→ **Entries supplied**:
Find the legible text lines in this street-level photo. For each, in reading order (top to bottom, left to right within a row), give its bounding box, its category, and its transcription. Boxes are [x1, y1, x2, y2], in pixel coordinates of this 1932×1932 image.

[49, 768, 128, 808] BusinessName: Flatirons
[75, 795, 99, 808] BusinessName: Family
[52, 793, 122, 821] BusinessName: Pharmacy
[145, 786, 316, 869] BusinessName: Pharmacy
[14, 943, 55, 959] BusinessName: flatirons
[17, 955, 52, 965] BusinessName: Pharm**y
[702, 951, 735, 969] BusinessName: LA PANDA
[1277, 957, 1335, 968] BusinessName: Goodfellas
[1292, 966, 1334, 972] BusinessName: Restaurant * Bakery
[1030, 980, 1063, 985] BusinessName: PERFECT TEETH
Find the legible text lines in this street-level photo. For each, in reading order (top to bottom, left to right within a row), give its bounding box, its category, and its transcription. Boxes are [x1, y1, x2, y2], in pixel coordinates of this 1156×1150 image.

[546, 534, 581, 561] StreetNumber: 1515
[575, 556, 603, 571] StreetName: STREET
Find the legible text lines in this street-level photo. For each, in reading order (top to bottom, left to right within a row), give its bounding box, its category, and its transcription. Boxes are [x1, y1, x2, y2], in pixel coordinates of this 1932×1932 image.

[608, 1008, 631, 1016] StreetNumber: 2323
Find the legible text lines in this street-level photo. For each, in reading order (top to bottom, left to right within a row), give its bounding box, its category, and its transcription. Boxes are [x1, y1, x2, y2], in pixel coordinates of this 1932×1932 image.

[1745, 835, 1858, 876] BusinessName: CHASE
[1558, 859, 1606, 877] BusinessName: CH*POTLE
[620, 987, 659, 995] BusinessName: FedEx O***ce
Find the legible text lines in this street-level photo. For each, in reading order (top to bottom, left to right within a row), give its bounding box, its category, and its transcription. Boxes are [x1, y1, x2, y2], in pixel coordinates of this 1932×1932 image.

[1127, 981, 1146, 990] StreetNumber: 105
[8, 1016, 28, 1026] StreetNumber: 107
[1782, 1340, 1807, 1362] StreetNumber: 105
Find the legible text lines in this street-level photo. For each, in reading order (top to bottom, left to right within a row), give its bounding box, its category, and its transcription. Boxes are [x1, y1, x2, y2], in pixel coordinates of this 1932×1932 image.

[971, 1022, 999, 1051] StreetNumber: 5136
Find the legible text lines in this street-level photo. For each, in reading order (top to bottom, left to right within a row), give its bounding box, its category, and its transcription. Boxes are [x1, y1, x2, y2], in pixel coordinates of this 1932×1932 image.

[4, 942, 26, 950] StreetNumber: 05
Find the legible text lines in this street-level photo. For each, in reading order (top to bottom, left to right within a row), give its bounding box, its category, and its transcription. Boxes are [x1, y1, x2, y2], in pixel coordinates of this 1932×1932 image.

→ **Instruction**:
Retype every one of the records above word for word, with each line unchanged.

→ **Task answer**:
Find the legible text lines in this street-level photo. For each, in reading order (top to bottom, left to right within a row), give its bounding box, its category, and its transcription. Boxes are [x1, y1, x2, y2], in pixel coordinates of this 1932×1932 image.

[49, 768, 128, 808] BusinessName: Flatirons
[75, 795, 99, 808] BusinessName: Family
[52, 793, 122, 821] BusinessName: Pharmacy
[145, 786, 316, 869] BusinessName: Pharmacy
[14, 943, 55, 959] BusinessName: flatirons
[17, 955, 52, 965] BusinessName: Pharm**y
[702, 951, 735, 969] BusinessName: LA PANDA
[1277, 957, 1335, 968] BusinessName: Goodfellas
[1292, 966, 1334, 972] BusinessName: Restaurant * Bakery
[1030, 980, 1063, 985] BusinessName: PERFECT TEETH
Find the legible text lines in this street-level photo. For each, in reading order (top to bottom, left to right within a row), give its bounding box, its category, and its transcription. Boxes are [x1, y1, x2, y2], in pixel coordinates of this 1156×1150 image.

[546, 534, 581, 561] StreetNumber: 1515
[575, 556, 603, 571] StreetName: STREET
Find the legible text lines in this street-level photo. For each, in reading order (top to bottom, left to right within a row), give its bounding box, its category, and its transcription. Boxes are [x1, y1, x2, y2], in pixel coordinates of this 1932×1932 image.

[608, 1008, 631, 1016] StreetNumber: 2323
Find the legible text lines in this street-level photo. For each, in reading order (top to bottom, left to right within a row), give its bounding box, its category, and its transcription. Boxes are [x1, y1, x2, y2], in pixel coordinates of this 1932×1932 image.

[1745, 835, 1858, 876] BusinessName: CHASE
[1558, 859, 1606, 877] BusinessName: CH*POTLE
[620, 987, 659, 995] BusinessName: FedEx O***ce
Find the legible text lines in this street-level photo. For each, in reading order (top to bottom, left to right within a row), give its bounding box, its category, and its transcription. Boxes are [x1, y1, x2, y2], in pixel coordinates of this 1932×1932 image.

[1127, 981, 1146, 990] StreetNumber: 105
[8, 1016, 28, 1026] StreetNumber: 107
[1782, 1340, 1807, 1362] StreetNumber: 105
Find the legible text lines in this street-level photo. For each, in reading order (top to bottom, left to right within a row), give its bounding box, its category, and its transcription. Boxes are [x1, y1, x2, y2], in pixel coordinates of this 1932×1932 image.

[971, 1022, 999, 1051] StreetNumber: 5136
Find the legible text lines in this street-level photo. For each, in reading order (top to bottom, left to right within a row), give its bounding box, its category, and its transcription. Boxes are [x1, y1, x2, y2], in pixel coordinates of this 1932×1932 image.

[4, 942, 26, 950] StreetNumber: 05
Find the legible text lines in this street-level photo. For each, in reading order (top to bottom, left to right within a row), give its bounding box, its category, and its transcription. Boxes are [x1, y1, x2, y2], in pixel coordinates of this 1932×1932 image.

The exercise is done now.